The WW domain-containing oxidoreductase (WWOX) gene which encompasses the common human fragile site FRA16D has been proposed as a putative tumor suppressor gene, and loss of WWOX expression has been found in several types of solid cancer. As the role of WWOX in human leukemia has not yet been fully elucidated, the present study examined the expression of WWOX in patients with different types of leukemia as well as in leukemia-derived cell lines. Based on the data, WWOX mRNA (WWOX) and protein (Wwox) were significantly reduced or absent in the leukemia patients as well as in the cell lines. In addition, a recombinant expression vector, pGC-FU-WWOX, was constructed and transfected WWOX cDNA into Jurkat cells (acute T-lymphoblastic leukemia) and K562 cells (chronic myeloid leukemia in erythroid crisis) which all lack endogenous Wwox. In vitro experiments indicated that restoration of Wwox in Jurkat and K562 cells significantly suppressed proliferation and colony formation. Of note, apoptosis was also induced by Wwox restoration. Furthermore, we traced the mechanisms underlying this process and found that Wwox restoration could trigger the mitochondrial pathway in leukemia. Our data provide evidence that WWOX exerts a role as a tumor suppressor gene in leukemia, possibly by inhibiting proliferation and promoting apoptosis via the mitochondrial pathway.

Introduction

The WW domain-containing oxidoreductase (WWOX) gene is located at a chromosome region, 16q23.3-24.1, that spans the second most common human fragile site, FRA16D (1). The WWOX gene has nine exons and encodes a Wwox protein with a molecular weight for 46 kDa. The Wwox protein contains two N-terminal WW domains and one C-terminal short-chain dehydrogenase domain known as SDR (1,2). WW domains are characterized by their interactions with proline-containing ligands, which is a basis for protein-protein interactions (3), while the SDR domain is located in the central region of the Wwox protein and is shared by steroid-hormone-metabolizing enzymes and characterized by its high frequency loss or alteration implicated in numerous types of carcinomas (3,4).

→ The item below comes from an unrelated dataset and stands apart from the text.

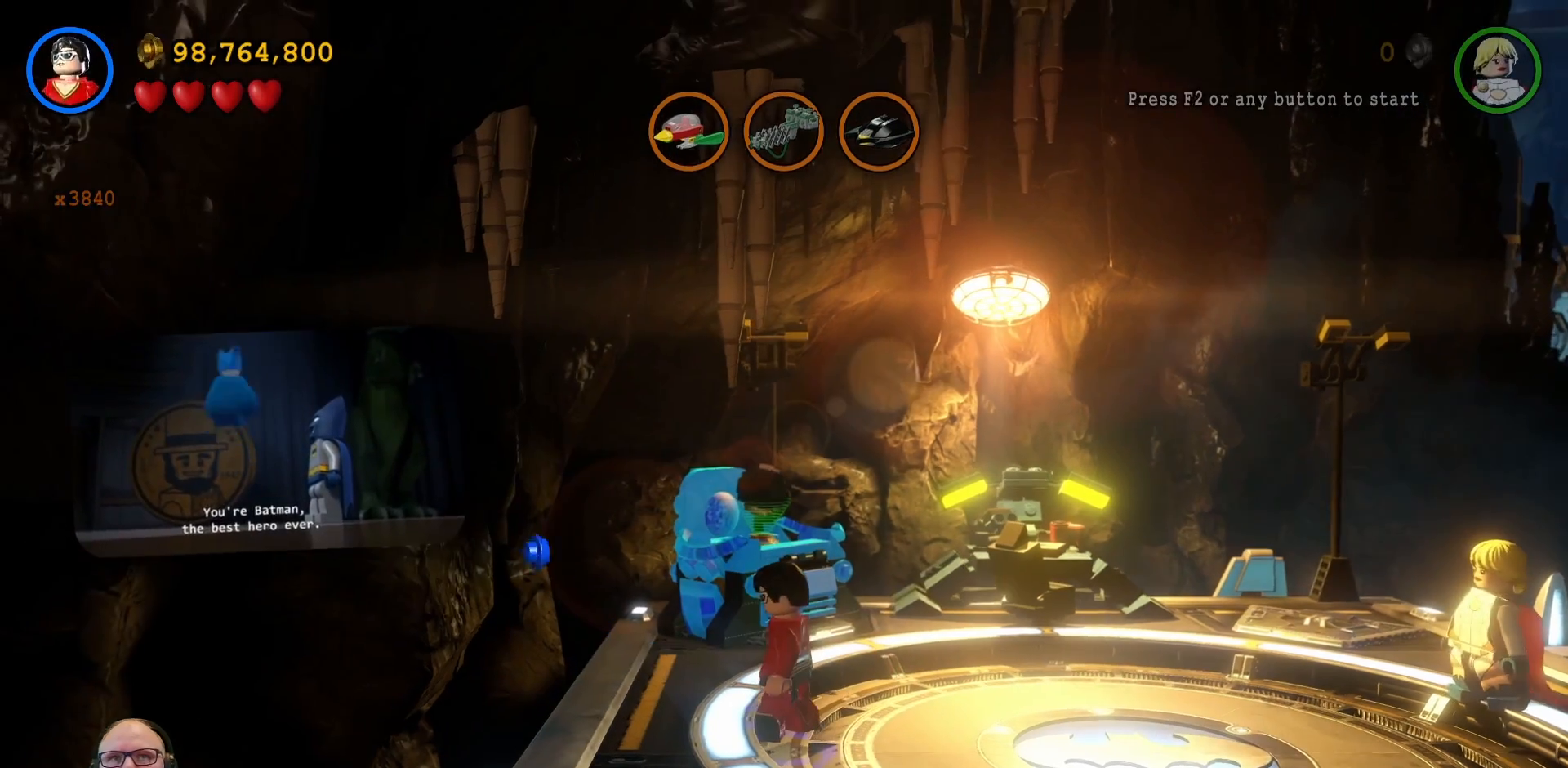
{"buttons": [], "left_stick": "center", "right_stick": "center", "events": []}
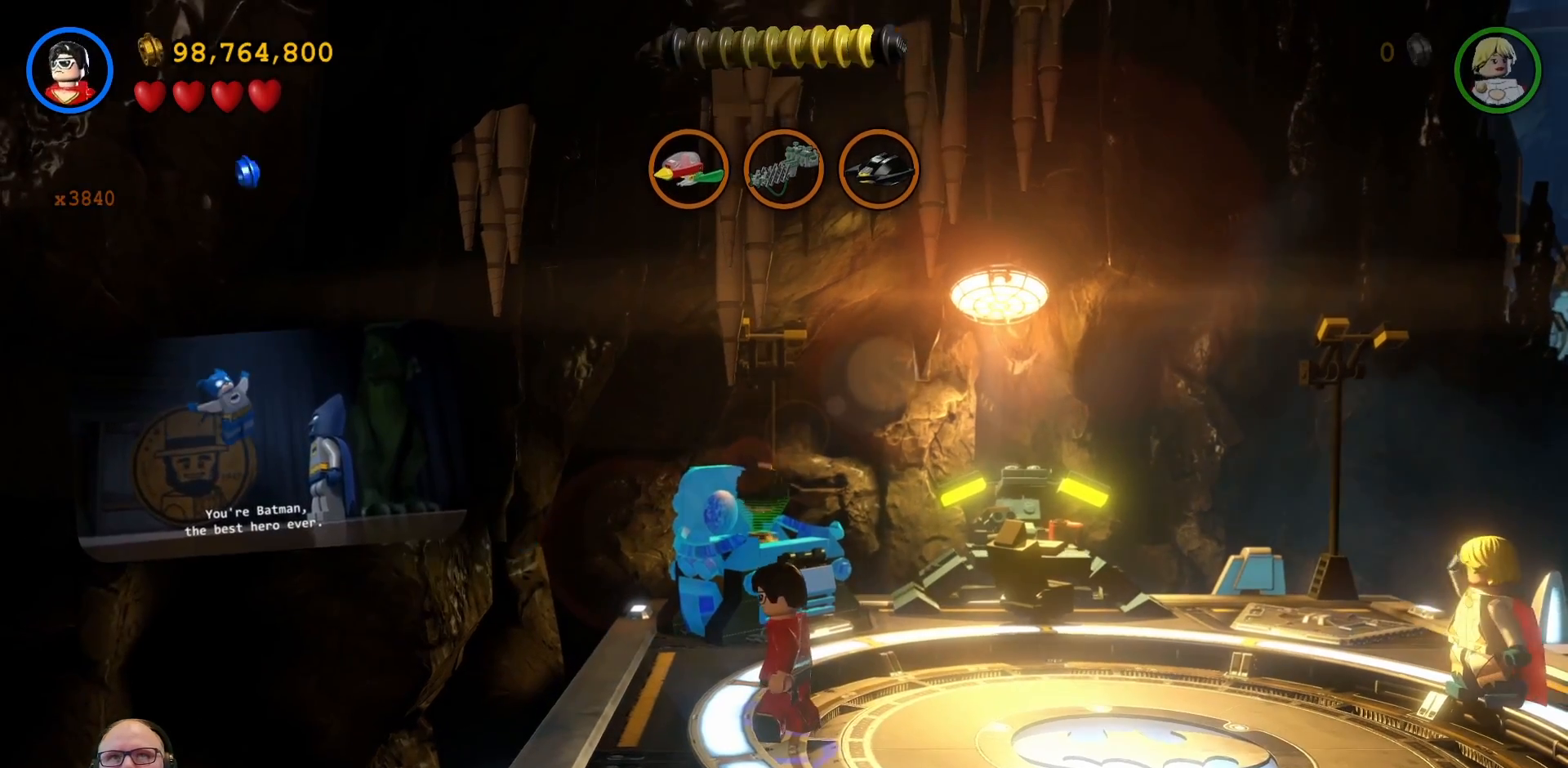
{"buttons": [], "left_stick": "right", "right_stick": "center", "events": [[33, "left_stick", "right"]]}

To date, numerous studies have shown either a reduction or loss of WWOX expression in a variety of carcinomas, including breast, esophagus, pancreas and thyroid cancer (59). Significantly, a restoration or upregulation of WWOX in tumors such as lung and breast cancer can sensitize them to apoptosis both in vitro and in vivo(10,11). Studies of WWOX animal models suggest that an inactivation of one allele for WWOX accelerates the predisposition of normal cells to malignant transformation (12). In addition, WWOX knockout mice also showed a shortened life span and defects in bone metabolism, as well as other deficiencies (11,13). These studies indicate that WWOX may function as a tumor suppressor gene.

All the results cited above verified the functional role of WWOX or its protein product in tumorigenesis in leukemia, particularly aberration or absence of WWOX expression in primary hematopoietic malignancies has also been reported (14,15). This prompted us to hypothesize that WWOX may function as a tumor suppressor in leukemia, also due to its special location on FRA16D which is susceptible to activation by carcinogens. Studies on the biological role of WWOX in tumorigenesis have shown that its function in tumor cellular metabolism is likely to modulate cell viability by interacting with factors involved in cell apoptosis control such as Bcl-2, Bcl-xL and caspase (1619), which suggests a close relationship between WWOX and the apoptosis signal pathways. However, this relationship remains to be confirmed.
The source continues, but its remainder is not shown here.